67 Moreover, I reject the submission that the material is of direct relevance to the cross-examination of the plaintiff. This is founded on the proposition that the material deals with the allegations "of the plaintiff put to the Police " - that is a proposition that I simply do not understand. It is said further that it deals with the relationship between the plaintiff and D15, D16, D20 and D22. Assuming that it does, it does so in the context of challenging the credibility of the defendant's case as to the relationship between the plaintiff and those persons. It is further contended that the material may deal with the circumstances under which D15 and D16 provided material to the plaintiff: again, in the present context I simply have no idea what that means nor am I able to identify any issue to which it might relate on the amendment application given that the plaintiff is not asserting any prejudice, given that the onus of proof, in any event, is on the defendant and absent any other exposed considerations, whatever the subject matter might be no doubt it is capable of being the subject of evidence from D15 and D16 themselves.

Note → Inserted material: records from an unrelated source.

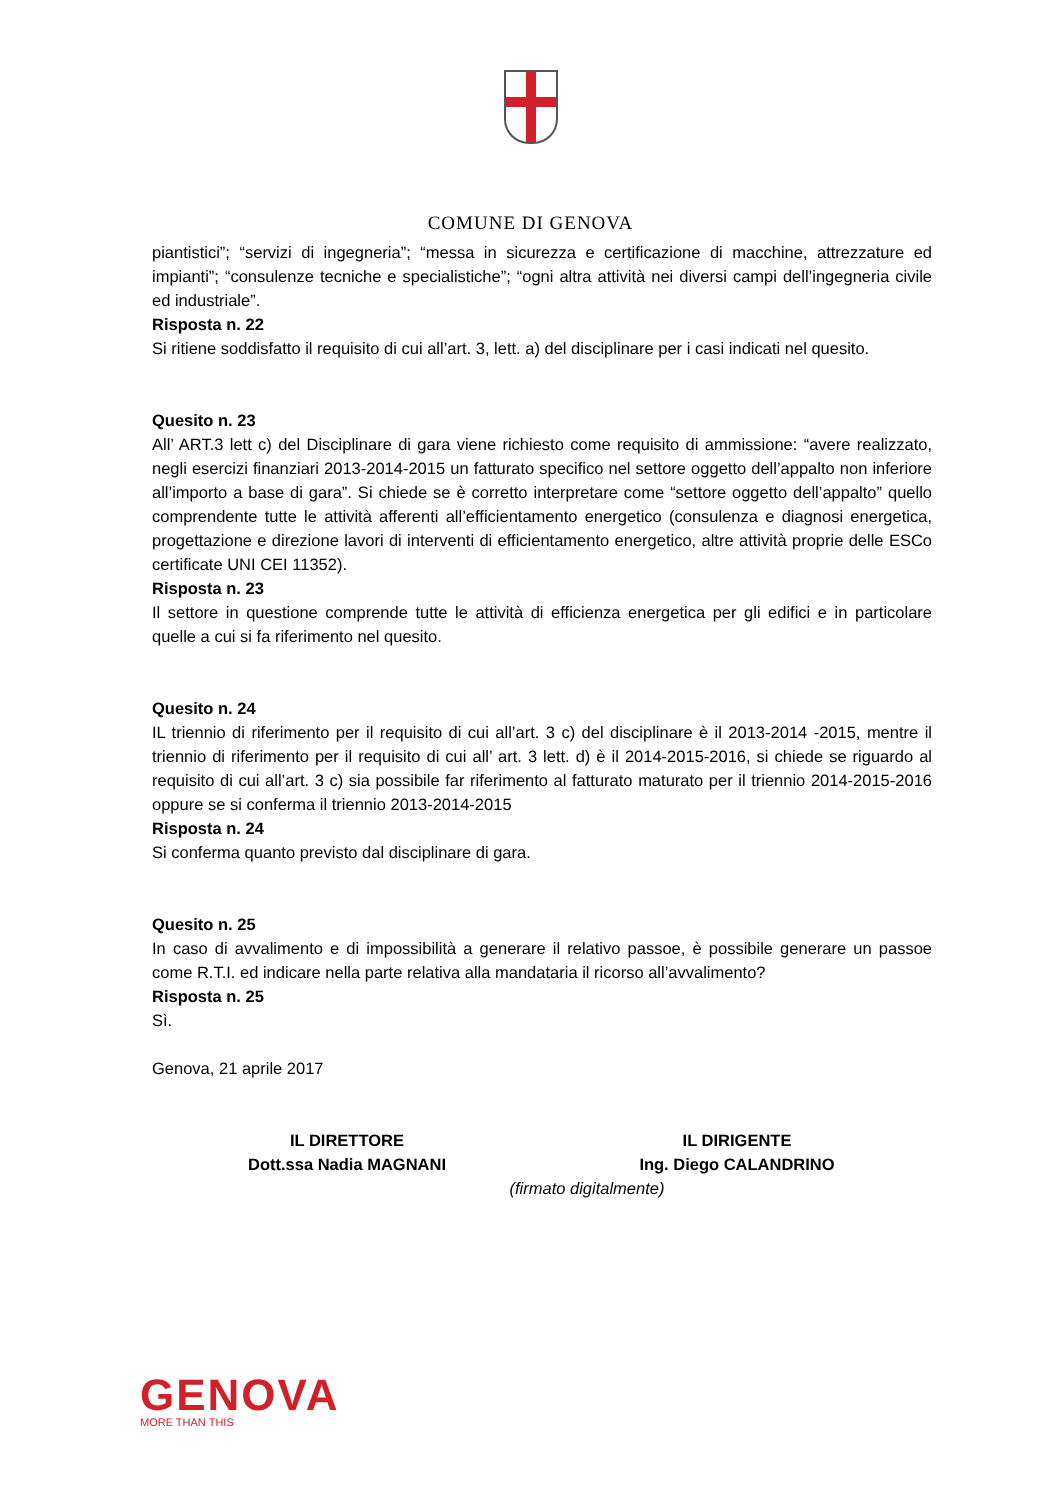COMUNE DI GENOVA
piantistici”; “servizi di ingegneria”; “messa in sicurezza e certificazione di macchine, attrezzature ed impianti”; “consulenze tecniche e specialistiche”; “ogni altra attività nei diversi campi dell’ingegneria civile ed industriale”.
Risposta n. 22
Si ritiene soddisfatto il requisito di cui all’art. 3, lett. a) del disciplinare per i casi indicati nel quesito.
Quesito n. 23
All’ ART.3 lett c) del Disciplinare di gara viene richiesto come requisito di ammissione: “avere realizzato, negli esercizi finanziari 2013-2014-2015 un fatturato specifico nel settore oggetto dell’appalto non inferiore all’importo a base di gara”. Si chiede se è corretto interpretare come “settore oggetto dell’appalto” quello comprendente tutte le attività afferenti all’efficientamento energetico (consulenza e diagnosi energetica, progettazione e direzione lavori di interventi di efficientamento energetico, altre attività proprie delle ESCo certificate UNI CEI 11352).
Risposta n. 23
Il settore in questione comprende tutte le attività di efficienza energetica per gli edifici e in particolare quelle a cui si fa riferimento nel quesito.
Quesito n. 24
IL triennio di riferimento per il requisito di cui all’art. 3 c) del disciplinare è il 2013-2014 -2015, mentre il triennio di riferimento per il requisito di cui all’ art. 3 lett. d) è il 2014-2015-2016, si chiede se riguardo al requisito di cui all’art. 3 c) sia possibile far riferimento al fatturato maturato per il triennio 2014-2015-2016 oppure se si conferma il triennio 2013-2014-2015
Risposta n. 24
Si conferma quanto previsto dal disciplinare di gara.
Quesito n. 25
In caso di avvalimento e di impossibilità a generare il relativo passoe, è possibile generare un passoe come R.T.I. ed indicare nella parte relativa alla mandataria il ricorso all’avvalimento?
Risposta n. 25
Sì.
Genova, 21 aprile 2017
IL DIRETTORE
Dott.ssa Nadia MAGNANI
IL DIRIGENTE
Ing. Diego CALANDRINO
(firmato digitalmente)
GENOVA
MORE THAN THIS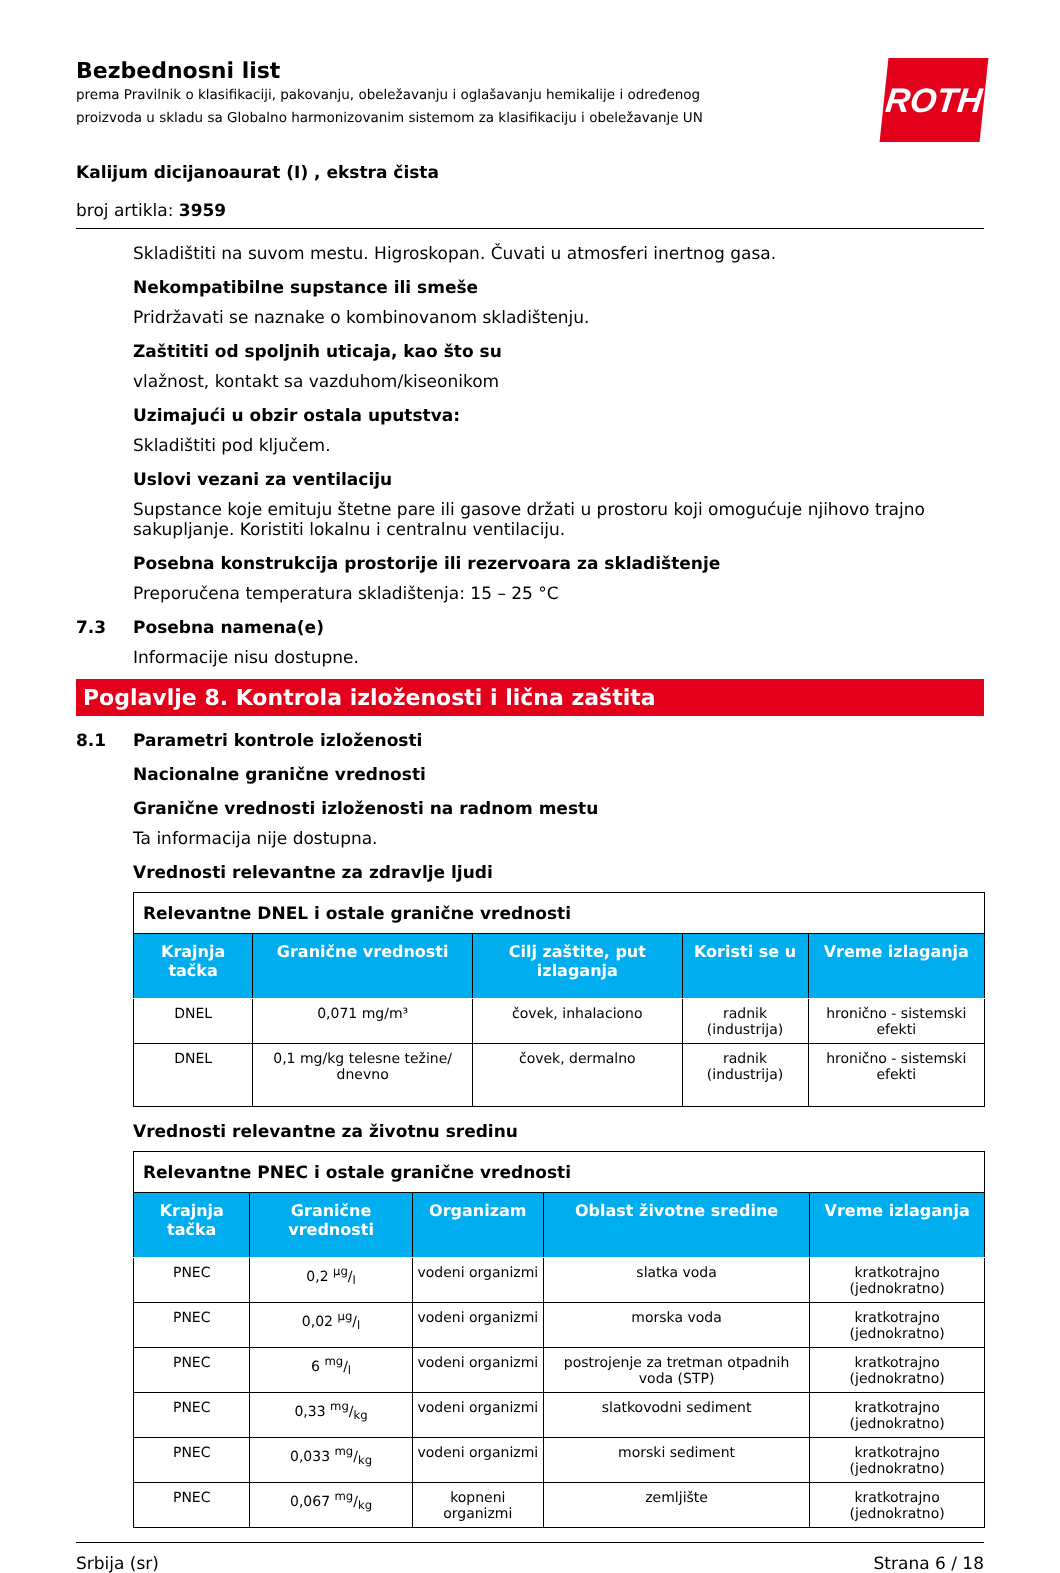Bezbednosni list
prema Pravilnik o klasifikaciji, pakovanju, obeležavanju i oglašavanju hemikalije i određenog proizvoda u skladu sa Globalno harmonizovanim sistemom za klasifikaciju i obeležavanje UN
ROTH
Kalijum dicijanoaurat (I) , ekstra čista
broj artikla: 3959
Skladištiti na suvom mestu. Higroskopan. Čuvati u atmosferi inertnog gasa.
Nekompatibilne supstance ili smeše
Pridržavati se naznake o kombinovanom skladištenju.
Zaštititi od spoljnih uticaja, kao što su
vlažnost, kontakt sa vazduhom/kiseonikom
Uzimajući u obzir ostala uputstva:
Skladištiti pod ključem.
Uslovi vezani za ventilaciju
Supstance koje emituju štetne pare ili gasove držati u prostoru koji omogućuje njihovo trajno sakupljanje. Koristiti lokalnu i centralnu ventilaciju.
Posebna konstrukcija prostorije ili rezervoara za skladištenje
Preporučena temperatura skladištenja: 15 – 25 °C
7.3 Posebna namena(e)
Informacije nisu dostupne.
Poglavlje 8. Kontrola izloženosti i lična zaštita
8.1 Parametri kontrole izloženosti
Nacionalne granične vrednosti
Granične vrednosti izloženosti na radnom mestu
Ta informacija nije dostupna.
Vrednosti relevantne za zdravlje ljudi
| Relevantne DNEL i ostale granične vrednosti | | | | |
| Krajnja tačka | Granične vrednosti | Cilj zaštite, put izlaganja | Koristi se u | Vreme izlaganja |
| DNEL | 0,071 mg/m³ | čovek, inhalaciono | radnik (industrija) | hronično - sistemski efekti |
| DNEL | 0,1 mg/kg telesne težine/ dnevno | čovek, dermalno | radnik (industrija) | hronično - sistemski efekti |
Vrednosti relevantne za životnu sredinu
| Relevantne PNEC i ostale granične vrednosti | | | | |
| Krajnja tačka | Granične vrednosti | Organizam | Oblast životne sredine | Vreme izlaganja |
| PNEC | 0,2 µg/l | vodeni organizmi | slatka voda | kratkotrajno (jednokratno) |
| PNEC | 0,02 µg/l | vodeni organizmi | morska voda | kratkotrajno (jednokratno) |
| PNEC | 6 mg/l | vodeni organizmi | postrojenje za tretman otpadnih voda (STP) | kratkotrajno (jednokratno) |
| PNEC | 0,33 mg/kg | vodeni organizmi | slatkovodni sediment | kratkotrajno (jednokratno) |
| PNEC | 0,033 mg/kg | vodeni organizmi | morski sediment | kratkotrajno (jednokratno) |
| PNEC | 0,067 mg/kg | kopneni organizmi | zemljište | kratkotrajno (jednokratno) |
Srbija (sr) Strana 6 / 18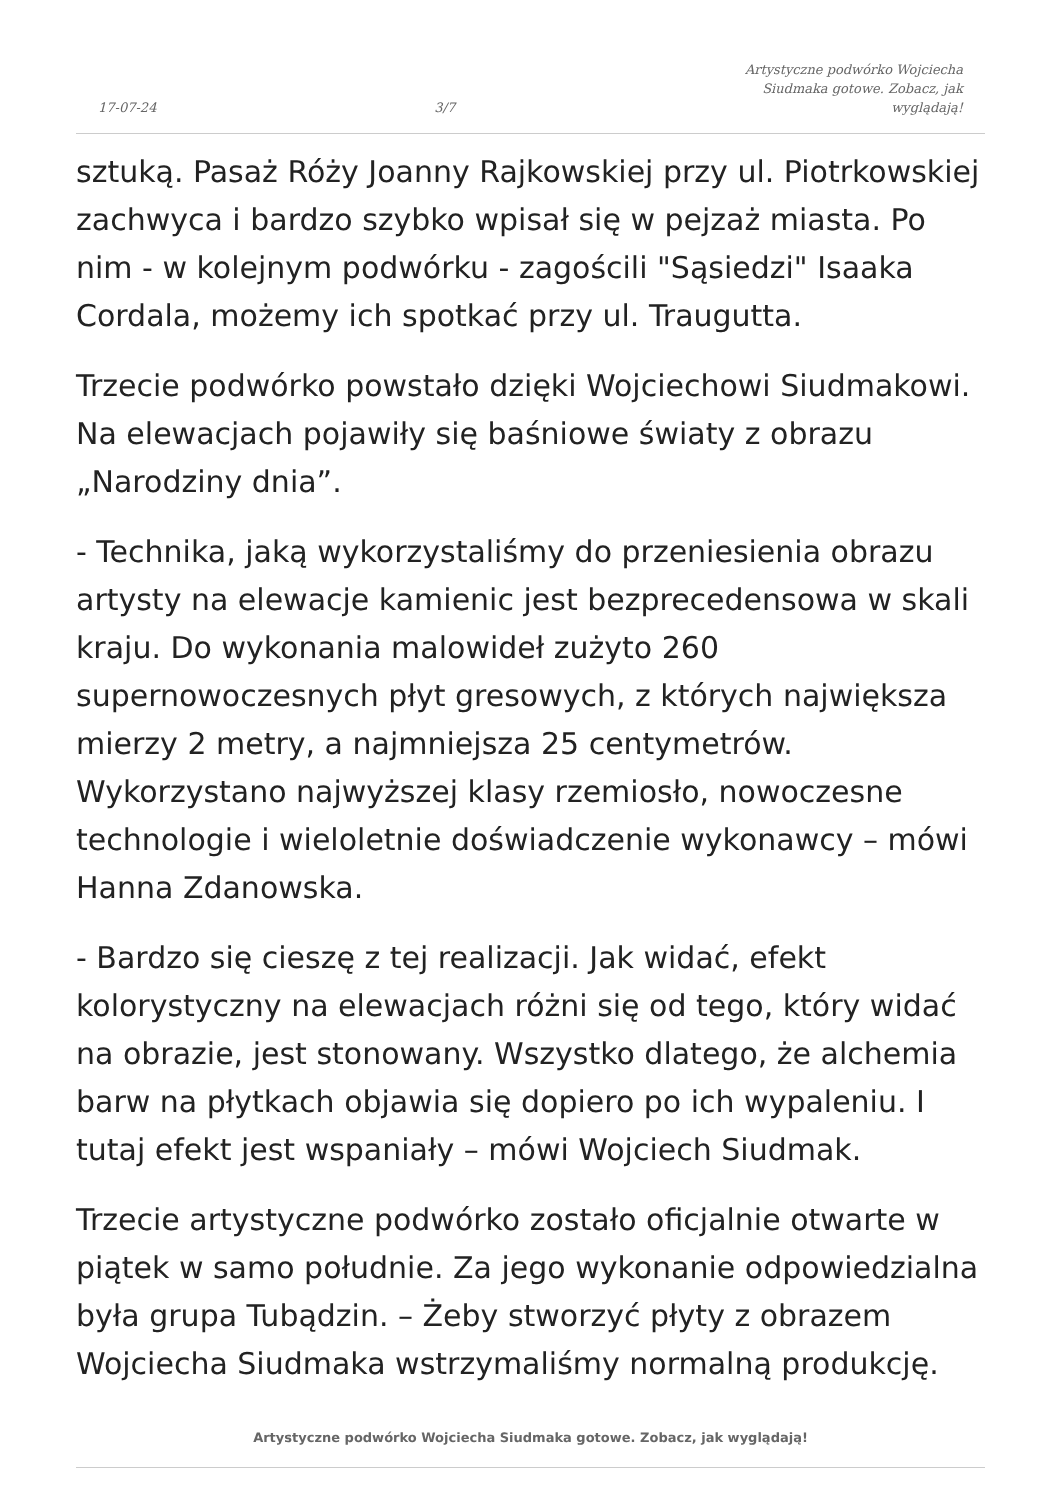17-07-24 3/7 Artystyczne podwórko Wojciecha Siudmaka gotowe. Zobacz, jak wyglądają!
sztuką. Pasaż Róży Joanny Rajkowskiej przy ul. Piotrkowskiej zachwyca i bardzo szybko wpisał się w pejzaż miasta. Po nim - w kolejnym podwórku - zagościli "Sąsiedzi" Isaaka Cordala, możemy ich spotkać przy ul. Traugutta.
Trzecie podwórko powstało dzięki Wojciechowi Siudmakowi. Na elewacjach pojawiły się baśniowe światy z obrazu „Narodziny dnia”.
- Technika, jaką wykorzystaliśmy do przeniesienia obrazu artysty na elewacje kamienic jest bezprecedensowa w skali kraju. Do wykonania malowideł zużyto 260 supernowoczesnych płyt gresowych, z których największa mierzy 2 metry, a najmniejsza 25 centymetrów. Wykorzystano najwyższej klasy rzemiosło, nowoczesne technologie i wieloletnie doświadczenie wykonawcy – mówi Hanna Zdanowska.
- Bardzo się cieszę z tej realizacji. Jak widać, efekt kolorystyczny na elewacjach różni się od tego, który widać na obrazie, jest stonowany. Wszystko dlatego, że alchemia barw na płytkach objawia się dopiero po ich wypaleniu. I tutaj efekt jest wspaniały – mówi Wojciech Siudmak.
Trzecie artystyczne podwórko zostało oficjalnie otwarte w piątek w samo południe. Za jego wykonanie odpowiedzialna była grupa Tubądzin. – Żeby stworzyć płyty z obrazem Wojciecha Siudmaka wstrzymaliśmy normalną produkcję.
Artystyczne podwórko Wojciecha Siudmaka gotowe. Zobacz, jak wyglądają!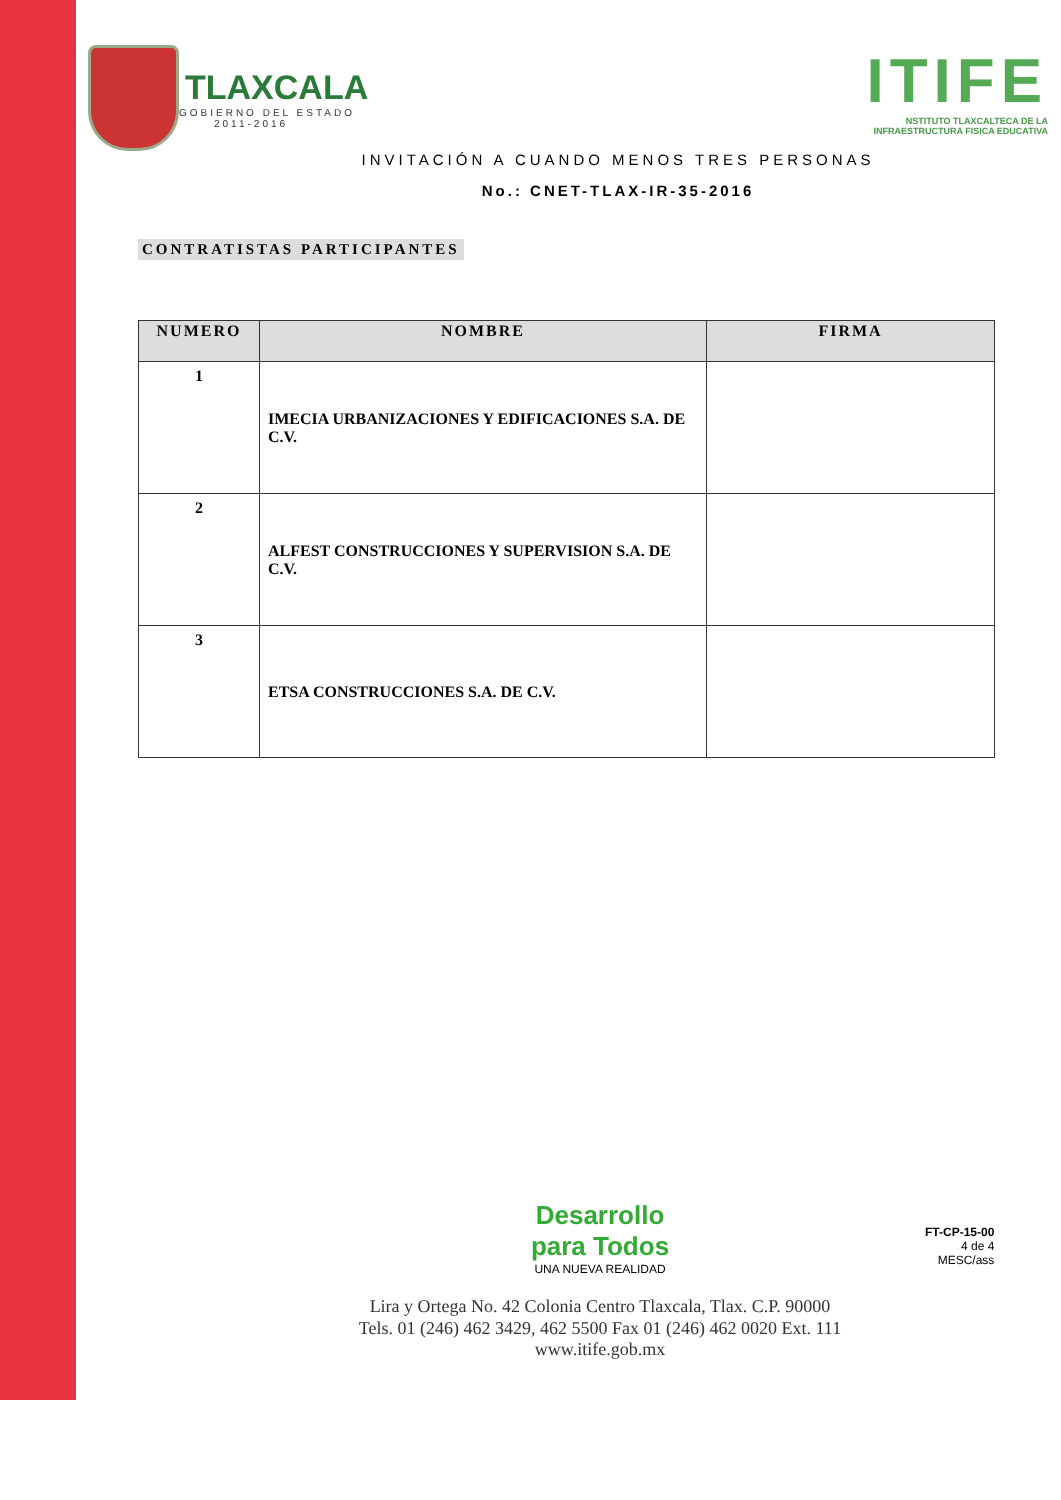TLAXCALA
GOBIERNO DEL ESTADO
2011-2016
ITIFE
NSTITUTO TLAXCALTECA DE LA
INFRAESTRUCTURA FISICA EDUCATIVA
INVITACIÓN A CUANDO MENOS TRES PERSONAS
No.: CNET-TLAX-IR-35-2016
CONTRATISTAS PARTICIPANTES
| NUMERO | NOMBRE | FIRMA |
| --- | --- | --- |
| 1 | IMECIA URBANIZACIONES Y EDIFICACIONES S.A. DE C.V. | |
| 2 | ALFEST CONSTRUCCIONES Y SUPERVISION S.A. DE C.V. | |
| 3 | ETSA CONSTRUCCIONES S.A. DE C.V. | |
Desarrollo
para Todos
UNA NUEVA REALIDAD
Lira y Ortega No. 42 Colonia Centro Tlaxcala, Tlax. C.P. 90000
Tels. 01 (246) 462 3429, 462 5500 Fax 01 (246) 462 0020 Ext. 111
www.itife.gob.mx
FT-CP-15-00
4 de 4
MESC/ass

68 Thus, in the end I am persuaded that this is an appropriate case for the exercise of discretion for the reasons I have enunciated and upon the basis to which I have referred to preclude inspection by the documents constituted by Exhibits A, B and C.
69 I uphold the claim on behalf of Messrs Corrs Chambers Westgarth to preclude inspection by the defendant of the material produced in answer to the subpoena the subject of the application and for the sake of further clarity, refuse the defendant access to that material for inspection.